4.3. Het verwijt van The BEAT Factory aan het adres van Handyman komt er in essentie op neer dat één of enkele werknemers van Handyman in de digitale leeromgeving van Handyman slagingsgegevens van één of meer werknemers hebben gewijzigd. Volgens Handyman is dat gebeurd door, na het doen van een toets in de digitale leeromgeving van Handyman, in de adresbalk getoonde gegevens te wijzigen alvorens het resultaat van de gemaakte toets wordt getoond. Van een gebruik van het beeldmerk ‘eBEAT’ of van één van de handelsnamen van The BEAT Factory is daarbij geen sprake.

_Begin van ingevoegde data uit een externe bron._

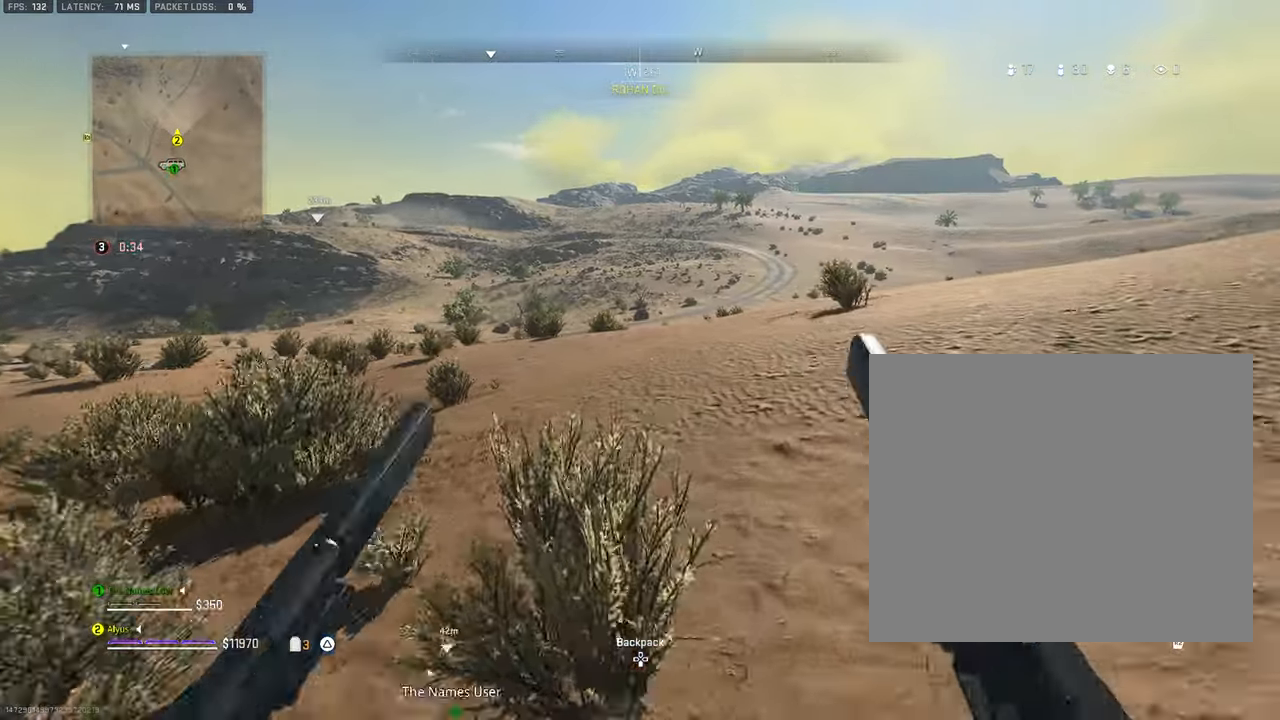
{"buttons": ["L3"], "left_stick": "up", "right_stick": "center", "events": []}
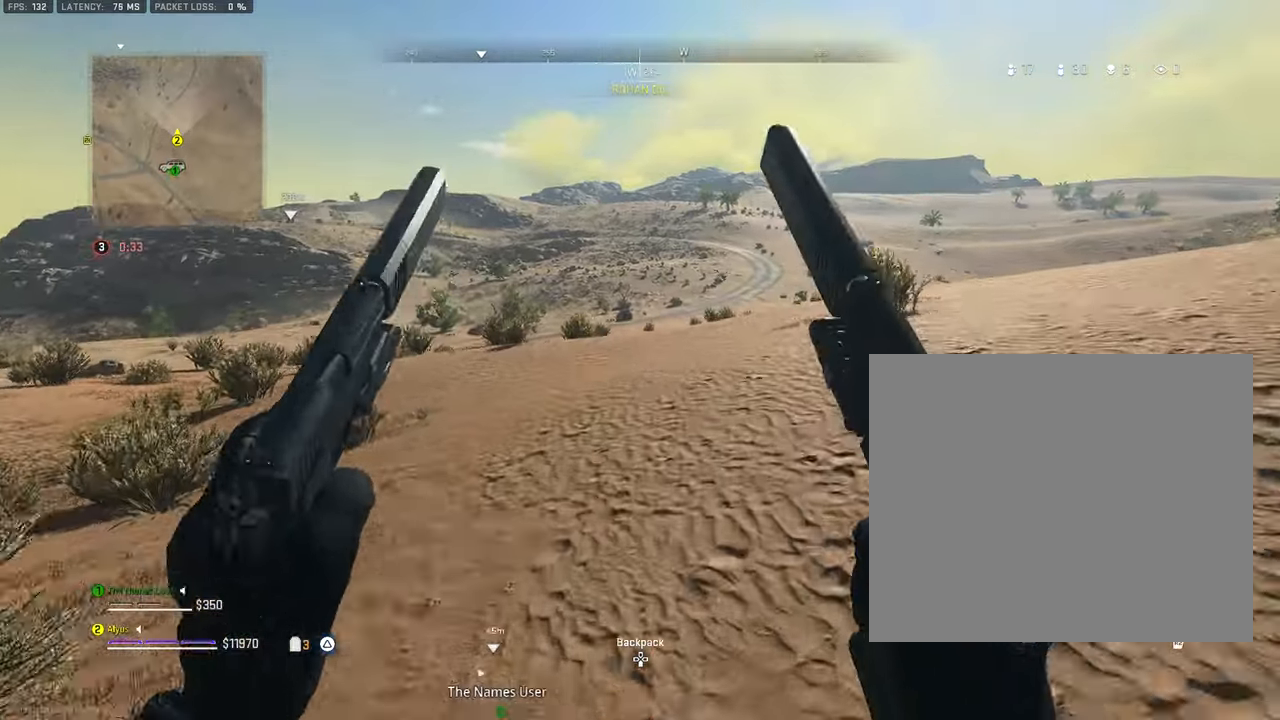
{"buttons": ["L3"], "left_stick": "up", "right_stick": "left", "events": [[34, "L3", "up"], [367, "L3", "down"], [450, "right_stick", "left"]]}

Het gebruik van de naam ‘e-beat’ als extensie in een adreslink naar een webpagina is evenmin aan te merken als gebruik van het beeldmerk ‘eBEAT’, noch als (onrechtmatig) gebruik van de handelsnaam ‘eBEAT’. Bij het onder b gevorderde heeft The BEAT Factory dan ook geen belang. Aangezien Handyman en haar werknemers inmiddels geen toegang meer hebben tot de digitale leeromgeving van Handyman, is de mogelijkheid van herhaling van de verweten gedraging uitgesloten en heeft The BEAT Factory ook geen belang bij haar vordering onder a. De vorderingen onder c tot en met e zijn te beschouwen als nevenvorderingen en komen bij gebrek aan een zelfstandig belang én een deugdelijke onderbouwing van de gestelde en door Handyman betwiste schadebedragen evenmin voor toewijzing in aanmerking.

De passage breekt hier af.